Excerpt START
From 974c12360dfe6ab01201fe9e708e7755c413f8b6 Mon Sep 17 00:00:00 2001
From: Yuchung Cheng <ycheng@google.com>
Date: Thu, 19 Jan 2012 14:42:21 +0000
Subject: tcp: detect loss above high_seq in recovery

Correctly implement a loss detection heuristic: New sequences (above
high_seq) sent during the fast recovery are deemed lost when higher
sequences are SACKed.

Current code does not catch these losses, because tcp_mark_head_lost()
does not check packets beyond high_seq. The fix is straight-forward by
checking packets until the highest sacked packet. In addition, all the
FLAG_DATA_LOST logic are in-effective and redundant and can be removed.

Update the loss heuristic comments. The algorithm above is documented
as heuristic B, but it is redundant too because heuristic A already
covers B.

Note that this change only marks some forward-retransmitted packets LOST.
It does NOT forbid TCP performing further CWR on new losses. A potential
follow-up patch under preparation is to perform another CWR on "new"
losses such as
1) sequence above high_seq is lost (by resetting high_seq to snd_nxt)
2) retransmission is lost.

Signed-off-by: Yuchung Cheng <ycheng@google.com>
Signed-off-by: David S. Miller <davem@davemloft.net>
---
 include/linux/snmp.h |  1 -
 net/ipv4/proc.c      |  1 -
 net/ipv4/tcp_input.c | 41 +++++++++++++++--------------------------
 3 files changed, 15 insertions(+), 28 deletions(-)
Excerpt END
Data for analysis START
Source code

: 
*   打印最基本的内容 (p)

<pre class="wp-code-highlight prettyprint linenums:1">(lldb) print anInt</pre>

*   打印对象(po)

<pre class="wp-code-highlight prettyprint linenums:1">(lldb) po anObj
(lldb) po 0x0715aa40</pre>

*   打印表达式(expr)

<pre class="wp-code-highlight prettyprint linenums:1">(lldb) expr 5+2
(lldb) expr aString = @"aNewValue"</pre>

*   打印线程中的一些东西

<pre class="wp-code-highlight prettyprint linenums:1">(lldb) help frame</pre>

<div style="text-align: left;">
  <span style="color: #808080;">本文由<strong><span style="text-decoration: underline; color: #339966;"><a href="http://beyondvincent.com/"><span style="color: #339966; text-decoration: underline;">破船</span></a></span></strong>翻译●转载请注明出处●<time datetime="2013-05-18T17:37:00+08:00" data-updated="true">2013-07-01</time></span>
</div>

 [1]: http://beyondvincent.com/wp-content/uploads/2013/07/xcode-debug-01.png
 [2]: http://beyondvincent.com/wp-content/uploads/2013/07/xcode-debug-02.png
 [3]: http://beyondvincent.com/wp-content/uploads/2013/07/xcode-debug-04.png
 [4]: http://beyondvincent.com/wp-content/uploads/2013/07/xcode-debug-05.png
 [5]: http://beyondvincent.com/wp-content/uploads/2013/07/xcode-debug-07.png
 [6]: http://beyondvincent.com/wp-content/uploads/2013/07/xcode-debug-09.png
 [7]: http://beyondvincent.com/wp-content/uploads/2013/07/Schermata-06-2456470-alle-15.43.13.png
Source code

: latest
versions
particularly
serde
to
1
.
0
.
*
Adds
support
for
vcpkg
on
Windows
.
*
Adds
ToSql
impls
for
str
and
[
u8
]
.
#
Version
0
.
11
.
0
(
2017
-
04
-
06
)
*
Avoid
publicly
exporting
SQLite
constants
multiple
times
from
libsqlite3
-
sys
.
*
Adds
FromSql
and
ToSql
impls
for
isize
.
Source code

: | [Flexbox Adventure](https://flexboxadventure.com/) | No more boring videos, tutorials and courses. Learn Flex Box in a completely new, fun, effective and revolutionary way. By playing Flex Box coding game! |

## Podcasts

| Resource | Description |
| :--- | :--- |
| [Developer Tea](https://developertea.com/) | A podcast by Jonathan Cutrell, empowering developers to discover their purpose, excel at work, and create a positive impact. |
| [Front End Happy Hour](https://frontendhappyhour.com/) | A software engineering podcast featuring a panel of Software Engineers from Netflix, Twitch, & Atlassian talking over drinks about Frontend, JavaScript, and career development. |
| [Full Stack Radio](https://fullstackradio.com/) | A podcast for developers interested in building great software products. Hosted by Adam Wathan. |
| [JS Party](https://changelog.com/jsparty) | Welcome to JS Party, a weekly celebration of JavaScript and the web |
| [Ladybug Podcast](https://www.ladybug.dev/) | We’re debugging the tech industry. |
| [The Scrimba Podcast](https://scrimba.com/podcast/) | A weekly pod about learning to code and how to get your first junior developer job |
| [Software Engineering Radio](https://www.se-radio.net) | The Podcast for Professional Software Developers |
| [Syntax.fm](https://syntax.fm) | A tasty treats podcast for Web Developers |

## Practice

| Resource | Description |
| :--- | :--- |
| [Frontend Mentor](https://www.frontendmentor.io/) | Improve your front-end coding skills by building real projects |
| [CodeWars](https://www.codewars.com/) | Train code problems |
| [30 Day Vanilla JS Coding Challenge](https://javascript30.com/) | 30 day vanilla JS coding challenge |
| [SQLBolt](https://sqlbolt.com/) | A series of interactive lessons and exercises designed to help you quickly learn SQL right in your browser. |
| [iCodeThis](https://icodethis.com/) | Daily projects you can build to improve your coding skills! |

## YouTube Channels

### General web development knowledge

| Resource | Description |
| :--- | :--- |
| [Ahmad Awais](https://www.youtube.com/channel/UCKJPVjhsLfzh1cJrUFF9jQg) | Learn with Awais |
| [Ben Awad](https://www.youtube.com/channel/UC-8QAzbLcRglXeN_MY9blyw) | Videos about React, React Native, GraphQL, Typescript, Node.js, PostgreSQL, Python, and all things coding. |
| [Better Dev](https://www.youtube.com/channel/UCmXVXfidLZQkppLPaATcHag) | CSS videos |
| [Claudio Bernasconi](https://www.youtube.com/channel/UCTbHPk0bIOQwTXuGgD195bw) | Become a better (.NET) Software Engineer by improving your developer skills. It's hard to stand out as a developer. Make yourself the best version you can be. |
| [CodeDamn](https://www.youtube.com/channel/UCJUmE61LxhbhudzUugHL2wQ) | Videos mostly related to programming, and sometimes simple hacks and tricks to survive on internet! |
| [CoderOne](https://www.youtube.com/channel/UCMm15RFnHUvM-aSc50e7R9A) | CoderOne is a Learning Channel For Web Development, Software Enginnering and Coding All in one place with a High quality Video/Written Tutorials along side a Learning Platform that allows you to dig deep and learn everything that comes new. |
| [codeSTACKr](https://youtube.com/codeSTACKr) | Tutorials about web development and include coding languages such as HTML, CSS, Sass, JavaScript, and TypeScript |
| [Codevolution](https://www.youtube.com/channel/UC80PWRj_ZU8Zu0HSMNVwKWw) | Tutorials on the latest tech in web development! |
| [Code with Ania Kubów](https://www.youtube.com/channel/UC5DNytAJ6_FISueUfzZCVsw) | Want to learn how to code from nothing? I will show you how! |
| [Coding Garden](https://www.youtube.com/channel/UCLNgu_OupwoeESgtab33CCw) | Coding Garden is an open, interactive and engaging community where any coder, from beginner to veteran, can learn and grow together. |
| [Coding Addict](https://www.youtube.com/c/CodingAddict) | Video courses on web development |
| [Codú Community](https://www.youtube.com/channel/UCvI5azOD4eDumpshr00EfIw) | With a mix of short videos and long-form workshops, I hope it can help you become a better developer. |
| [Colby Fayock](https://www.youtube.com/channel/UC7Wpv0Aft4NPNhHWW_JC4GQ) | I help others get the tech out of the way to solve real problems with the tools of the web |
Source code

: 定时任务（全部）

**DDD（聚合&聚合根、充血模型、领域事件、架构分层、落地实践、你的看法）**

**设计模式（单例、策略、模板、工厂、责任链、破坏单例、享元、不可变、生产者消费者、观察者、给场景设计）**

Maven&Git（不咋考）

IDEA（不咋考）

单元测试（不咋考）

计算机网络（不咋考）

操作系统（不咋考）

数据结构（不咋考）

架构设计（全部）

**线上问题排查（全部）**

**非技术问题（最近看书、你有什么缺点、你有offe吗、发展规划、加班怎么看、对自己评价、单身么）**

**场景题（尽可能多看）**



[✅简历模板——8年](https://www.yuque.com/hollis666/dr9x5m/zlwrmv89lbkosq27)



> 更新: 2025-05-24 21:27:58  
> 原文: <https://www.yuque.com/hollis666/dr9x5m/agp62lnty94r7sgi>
Data for analysis END
=== Instruction A ===
Answer these questions about the patch:
(i) Which function does not check packets beyond high_seq?
(ii) Under which heuristic is the algorithm documented?
(iii) How many files does the patch change?
=== Instruction B ===
Quote the patch between "Current code does" and "can be removed.", inclusive.

=== Response box A ===
(i) tcp_mark_head_lost()
(ii) Heuristic B
(iii) 3

=== Response box B ===
Current code does not catch these losses, because tcp_mark_head_lost()
does not check packets beyond high_seq. The fix is straight-forward by
checking packets until the highest sacked packet. In addition, all the
FLAG_DATA_LOST logic are in-effective and redundant and can be removed.